Algún tiempo atrás uno podía encontrar en un mismo comercio o almacén todas las cosas necesarias para la vida personal y familiar -es cierto que pobremente expuesto, con pocos productos y, por lo tanto, con escasa posibilidad de elección-. Había un vínculo personal entre el dueño del negocio y los vecinos compradores. Se vendía fiado, es decir, había confianza, conocimiento, vecindad. Uno se fiaba del otro. Se animaba a confiar. En muchos lugares se lo conocía como «el almacén del barrio».
En estas últimas décadas se ha desarrollado y ampliado otro tipo de negocios: los shopping center. Grandes superficies con un gran número de opciones y oportunidades. El mundo parece que se ha convertido en un gran shopping, donde la cultura ha adquirido una dinámica competitiva. Ya no se vende fiado, ya no se puede fiar de los demás. No hay un vínculo personal, una relación de vecindad. 
La cultura actual parece estimular a las personas a entrar en la dinámica de no ligarse a nada ni a nadie. No fiar ni fiarse. Porque lo más importante de hoy parece que es ir detrás de la última tendencia o actividad. Inclusive a nivel religioso. Lo importante hoy lo determina el consumo. Consumir relaciones, consumir amistades, consumir religiones, consumir, consumir... No importa el costo ni las consecuencias. Un consumo que no genera vínculos, un consumo que va más allá de las relaciones humanas. Los vínculos son un mero «trámite» en la satisfacción de «mis necesidades». Lo importante deja de ser el prójimo, con su rostro, con su historia, con sus afectos.

*TAREA*. Copia sin cambios el pasaje del fragmento sobre el almacén del barrio que va entre "La cultura actual" y "con sus afectos.", ambos incluidos. Las líneas que siguen son un material aparte, sin relación con el fragmento.

*MATERIAL APORTADO*.

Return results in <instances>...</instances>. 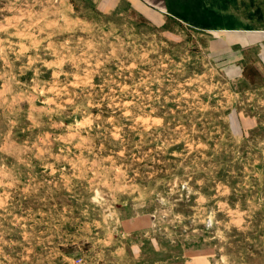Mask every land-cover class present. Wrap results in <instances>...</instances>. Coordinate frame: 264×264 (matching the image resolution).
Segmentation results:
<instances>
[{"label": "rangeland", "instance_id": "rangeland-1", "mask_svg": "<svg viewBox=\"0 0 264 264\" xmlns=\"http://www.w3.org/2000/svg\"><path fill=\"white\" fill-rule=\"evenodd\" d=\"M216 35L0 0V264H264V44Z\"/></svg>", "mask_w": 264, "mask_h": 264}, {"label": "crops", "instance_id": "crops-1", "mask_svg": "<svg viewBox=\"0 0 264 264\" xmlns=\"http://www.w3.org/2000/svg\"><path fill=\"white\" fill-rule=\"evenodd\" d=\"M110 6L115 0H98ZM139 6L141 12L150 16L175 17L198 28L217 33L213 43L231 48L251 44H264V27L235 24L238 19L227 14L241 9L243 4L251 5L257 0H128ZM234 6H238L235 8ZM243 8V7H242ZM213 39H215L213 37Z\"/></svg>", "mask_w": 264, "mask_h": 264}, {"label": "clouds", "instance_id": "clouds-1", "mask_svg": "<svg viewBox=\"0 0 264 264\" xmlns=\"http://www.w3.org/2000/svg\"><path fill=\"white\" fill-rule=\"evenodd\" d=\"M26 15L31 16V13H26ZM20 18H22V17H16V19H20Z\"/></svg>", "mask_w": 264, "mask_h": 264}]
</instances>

*RESULTADO*.
La cultura actual parece estimular a las personas a entrar en la dinámica de no ligarse a nada ni a nadie. No fiar ni fiarse. Porque lo más importante de hoy parece que es ir detrás de la última tendencia o actividad. Inclusive a nivel religioso. Lo importante hoy lo determina el consumo. Consumir relaciones, consumir amistades, consumir religiones, consumir, consumir... No importa el costo ni las consecuencias. Un consumo que no genera vínculos, un consumo que va más allá de las relaciones humanas. Los vínculos son un mero «trámite» en la satisfacción de «mis necesidades». Lo importante deja de ser el prójimo, con su rostro, con su historia, con sus afectos.